- **What you should do**:
List every reviewer named in the passage on criticism of the Rosario + Vampire characters.

The characters of Rosario + Vampire have received criticism from publications dedicated to anime, manga, and other media. Theron Martin of Anime News Network describes Tsukune as a "cookie-cutter harem male lead, an unfailingly kind-hearted, indecisive wimp who primarily has a thing for Moka but still treasures the other girls as friends." Carlo Santos of Anime News Network, in reviewing the manga, noted Tsukune's character design as lazy: "shove in any other male protagonist from a harem series and nobody would notice too much". He found the girls "distinctive, if predictable (the beauty, the boobs, the jailbait)", but concluded in a later volume that "The story's never going to go anywhere, the characters are never going to go anywhere, and the artwork is always going to have that same polished-but-flawed look." Stig Høgset of THEM Anime Reviews found Moka to be ditzy and a "pink-haired dolt"; he criticized her lack of vampire weaknesses such as walking around in broad daylight at a beach, but found her alternate personality as "pretty damn badass", "a great addition to the show, if a severely underutilized one", and wished that her character was developed better. Deb Aoki of About.com called Moka a magical ditz who loves the doofus but also kicks butt. Neil Lumbard of DVD Talk noted that Kokoa is not another character that has a massive crush on the same guy; however, Høgset noted that her anime role was reduced to obnoxious comedy acts.

- **Provided information**:
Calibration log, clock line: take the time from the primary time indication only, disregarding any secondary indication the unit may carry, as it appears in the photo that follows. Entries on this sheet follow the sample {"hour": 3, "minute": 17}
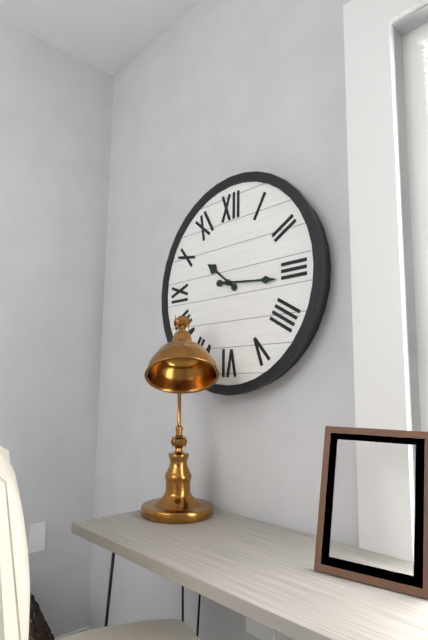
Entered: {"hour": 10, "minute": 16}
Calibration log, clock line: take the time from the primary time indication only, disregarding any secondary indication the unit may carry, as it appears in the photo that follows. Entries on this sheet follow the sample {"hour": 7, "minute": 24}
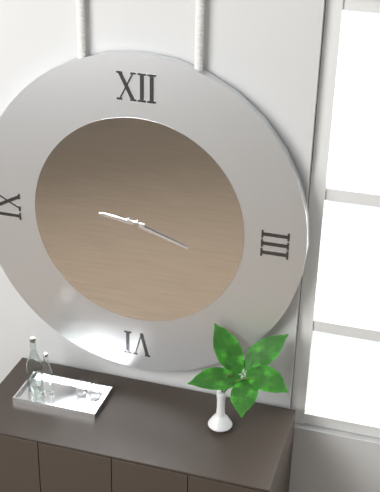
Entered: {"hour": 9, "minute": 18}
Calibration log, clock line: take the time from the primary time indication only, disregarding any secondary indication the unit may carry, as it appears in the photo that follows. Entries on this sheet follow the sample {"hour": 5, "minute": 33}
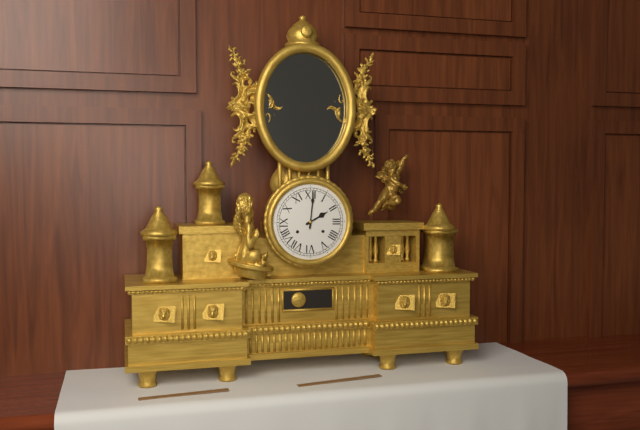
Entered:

- **Expected answer**:
Theron Martin
Carlo Santos
Stig Høgset
Deb Aoki
Neil Lumbard